Condemned are a band that ultimately is a shadow when compared to other death metal bands out there; not particularly well known and unlikely to be; nothing particularly unique. The kind of band that you are likely to find in the back aisles of used CD shops; that never really made an impact and for the most part were simply there to fill the void. Should you pass them by however? Definitely not.
Whilst this album is by no means a classic, it is one of those rare albums that is just great as it stands, with every track being an enjoyably crafted slice of brutal death metal. Each band member succeeds in giving a thrashy, reliable showing on each of their instruments. Special mention must go to the drummer however, as instead of simply pounding the double bass and blast beats over and over again as many death metal drummers do, he attempts to put an original spin on things by using random bits of fill.
The biggest two problems with this album are very common in the genre and sadly Condemned do not manage to escape them: Repetitiveness and lack of individuality. If you were to listen to this album and not be allowed to see the track number or times you would simply not be able to tell when each track begins and ends. You could start off listening to track 1 and before you even realize it at least four tracks have gone by. This also causes the album as a whole to feel bloated as each track is brutal riff after brutal riff and gets tiring very quickly. A lot of the tracks when compared to the standouts also feel incredibly fillerish and seem to exist solely to fill up space, thus some of the songs are of little value.
The album occasionally breaks into rare atmospheric moments, the tracks that do this such as Eirgmos Aidios, Catharasis of human impurity and Realms of the ungodly are easily the standouts; As they provide something of a breath of fresh air when compared to the sheer brutality throughout. Lyric wise, this band is something of a surprise, as a lot of imagination and effort has clearly gone into catering the standard death metal subjects and can occasionally serve as a remedy for lack of individuality. Unfortunately, the singers guttural growling can make most of the lyrics near impossible to understand at parts and thus a lot of them loose most of their significance.

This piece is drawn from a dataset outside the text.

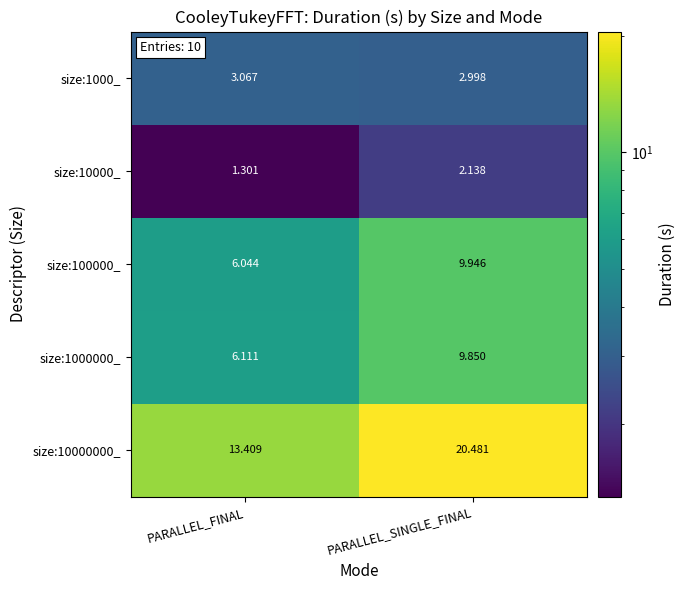

Rank the categories by size:1000_ value from lowest to highest.

PARALLEL_SINGLE_FINAL, PARALLEL_FINAL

Realms of the Ungodly is doubtless an enjoyable experience overall and is definitely recommended if you are seeking some new death metal to jam on an infrequent basis. You really have to give credit to some of the band members for attempting to bring something new to their brand of death metal, unfortunately it may prove to be to little too late. We can only hope that Condemned decides to take their more original route in future rather than rehashing what many of their peers are already doing.